=== Section Start ===
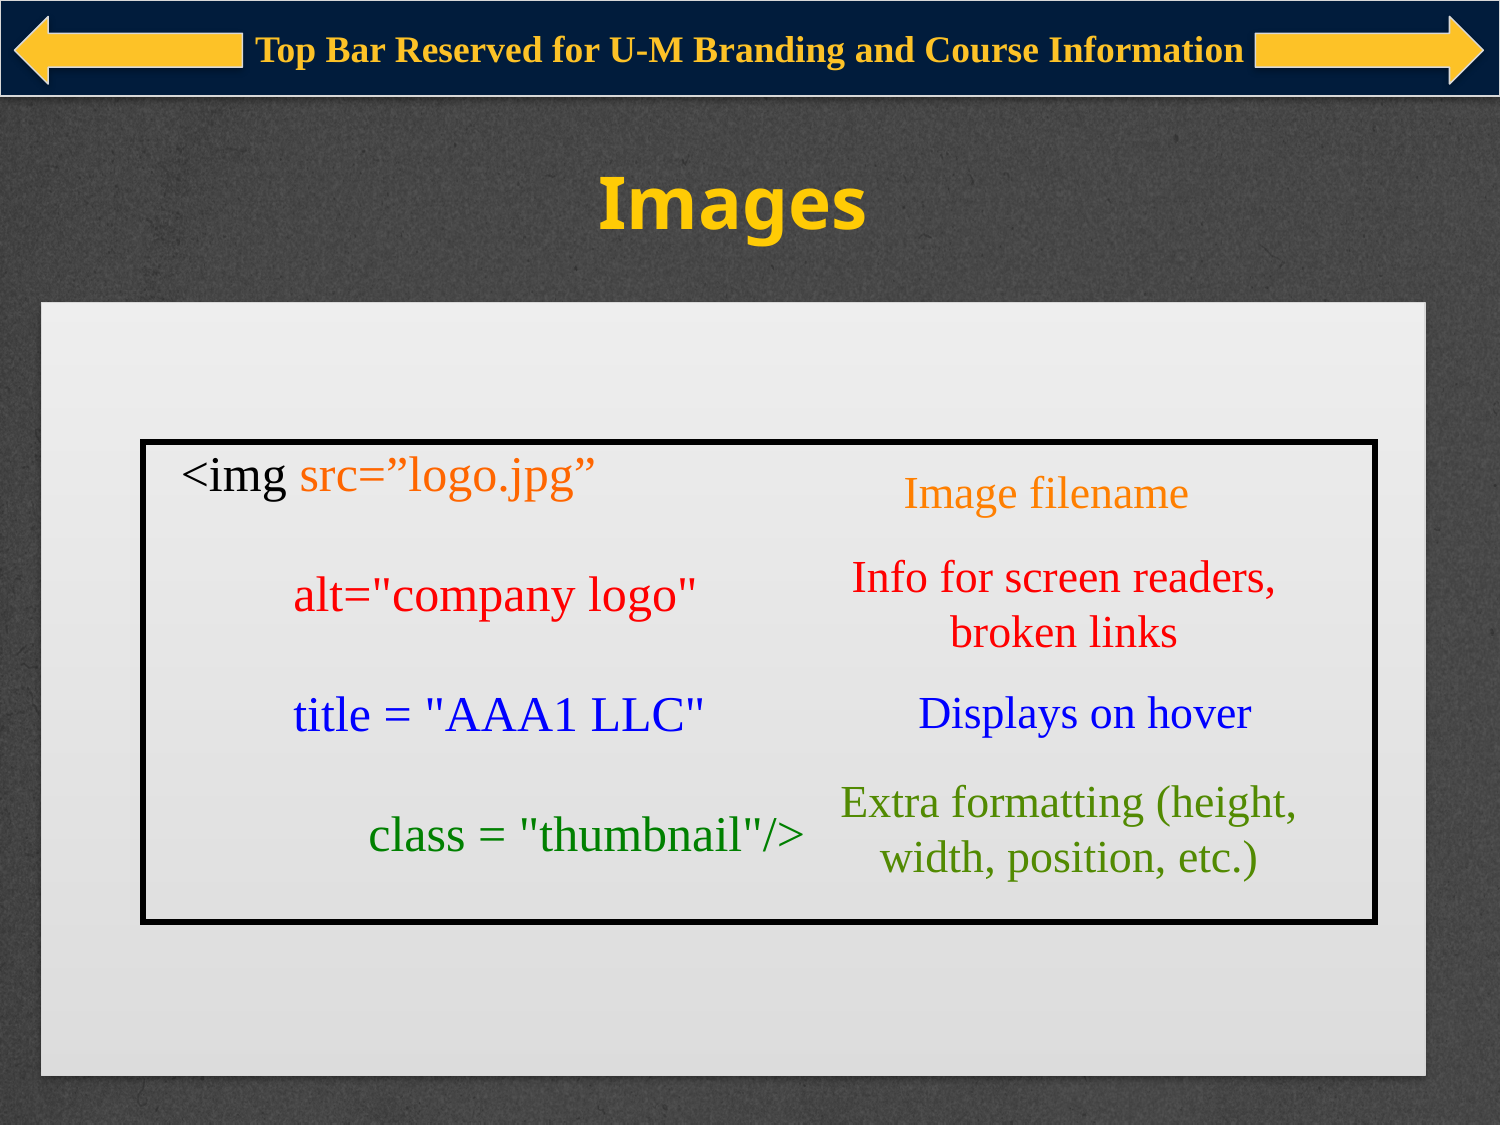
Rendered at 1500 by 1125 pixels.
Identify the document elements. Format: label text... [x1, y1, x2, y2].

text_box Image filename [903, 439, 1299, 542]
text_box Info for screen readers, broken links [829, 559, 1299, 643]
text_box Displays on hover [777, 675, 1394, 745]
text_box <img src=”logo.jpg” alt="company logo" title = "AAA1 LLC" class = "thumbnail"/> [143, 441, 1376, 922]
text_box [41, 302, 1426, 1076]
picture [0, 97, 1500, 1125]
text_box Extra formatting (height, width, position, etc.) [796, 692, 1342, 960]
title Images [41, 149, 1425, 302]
=== Section End ===
=== Section Start ===
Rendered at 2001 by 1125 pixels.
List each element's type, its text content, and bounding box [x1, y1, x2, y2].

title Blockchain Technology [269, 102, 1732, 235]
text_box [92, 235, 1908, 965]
=== Section End ===
# What to produce:
List, from the entries above, every line in which the word "Rendered" shows up.

# Answer space:
Rendered at 1500 by 1125 pixels.
Rendered at 2001 by 1125 pixels.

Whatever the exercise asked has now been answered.